=== ENTRIES SHOWN ===

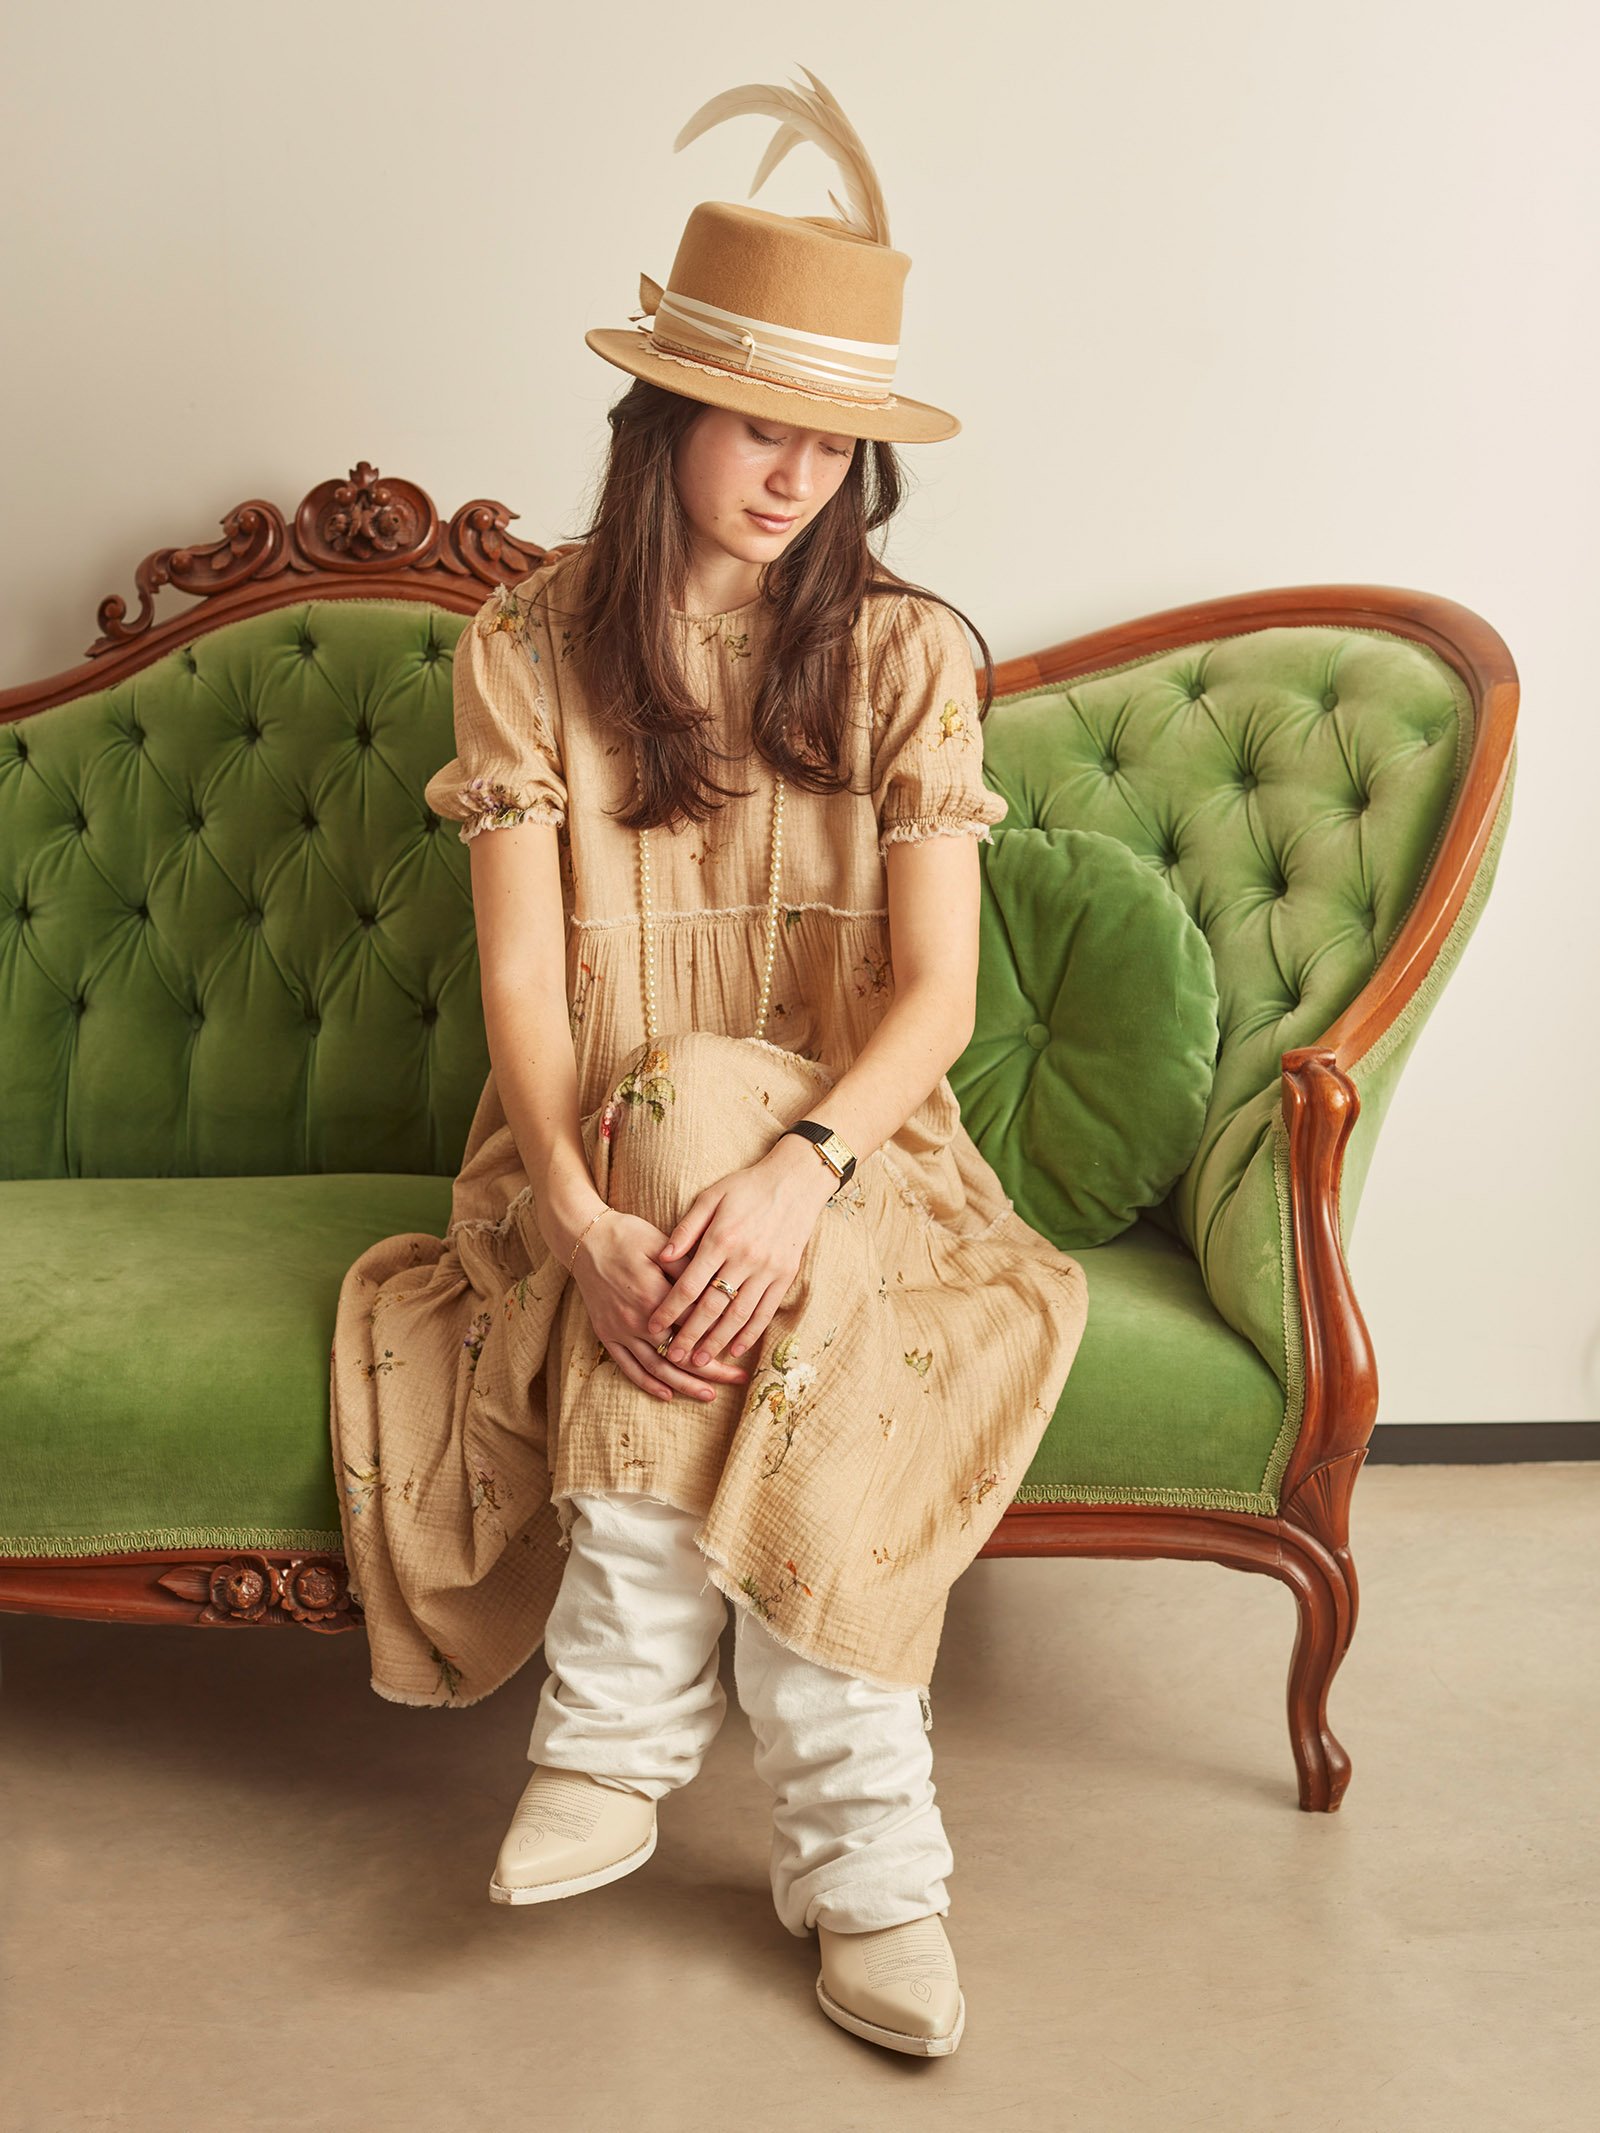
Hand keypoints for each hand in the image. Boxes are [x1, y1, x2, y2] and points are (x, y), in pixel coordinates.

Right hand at [571, 1206, 753, 1404]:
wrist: (585, 1239)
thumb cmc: (628, 1236)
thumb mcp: (661, 1245)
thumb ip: (688, 1269)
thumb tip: (718, 1286)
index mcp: (654, 1294)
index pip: (695, 1325)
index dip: (721, 1337)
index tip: (743, 1347)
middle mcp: (637, 1319)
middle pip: (680, 1353)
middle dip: (712, 1370)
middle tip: (738, 1379)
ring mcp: (620, 1330)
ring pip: (656, 1367)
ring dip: (684, 1384)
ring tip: (709, 1395)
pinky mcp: (606, 1334)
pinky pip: (628, 1366)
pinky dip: (648, 1383)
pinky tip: (668, 1394)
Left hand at [645, 1136, 838, 1372]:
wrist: (796, 1181)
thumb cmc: (747, 1187)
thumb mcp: (711, 1197)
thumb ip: (686, 1228)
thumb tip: (662, 1257)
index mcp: (721, 1240)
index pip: (689, 1285)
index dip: (668, 1310)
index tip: (653, 1327)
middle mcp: (744, 1259)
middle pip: (712, 1307)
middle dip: (690, 1335)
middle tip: (673, 1357)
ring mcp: (767, 1270)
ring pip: (739, 1315)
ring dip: (718, 1341)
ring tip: (700, 1361)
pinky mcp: (785, 1276)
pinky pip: (766, 1311)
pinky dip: (750, 1333)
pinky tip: (736, 1348)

===

### WORK TO BE COMPLETED
Your copy should match the records above word for word, but without images.

### ANSWER TO THIS TASK
Hand keypoints for each hand in the image. Boxes are [x1, y1, x2, y2] and points are (x, y), in pixel coordinates.

Right hand at [571, 1206, 753, 1404]:
wrist: (585, 1239)
thumb cmc: (628, 1236)
thumb mcp: (661, 1245)
thumb ip: (688, 1269)
thumb tip: (718, 1286)
index mcp: (654, 1294)
index pip: (695, 1325)
index dip: (721, 1337)
index tip: (743, 1347)
middle mcp: (637, 1319)
middle pip: (680, 1353)
middle dip: (712, 1370)
middle tip: (738, 1379)
ring mcp: (620, 1330)
ring pip: (656, 1367)
ring dip: (684, 1384)
ring tip: (709, 1395)
pinky mcp: (606, 1334)
pinky pip: (628, 1366)
pinky dip: (648, 1383)
pinky tip: (668, 1394)
Left hand at [645, 1136, 838, 1372]:
wrist: (796, 1181)
thumb cmc: (747, 1187)
thumb mcp: (711, 1197)
thumb ip: (686, 1228)
thumb tip: (662, 1257)
index mcp: (721, 1240)
index pip: (689, 1285)
index dip: (668, 1310)
index tip: (653, 1327)
middle mcp: (744, 1259)
middle pip: (712, 1307)
middle dip: (690, 1335)
middle tip: (673, 1357)
ring mcp: (767, 1270)
ring pip: (739, 1315)
ring dip: (718, 1341)
ring tip: (700, 1361)
pinky mcp: (785, 1276)
pinky pip: (766, 1311)
pinky dip: (750, 1333)
pinky tip: (736, 1348)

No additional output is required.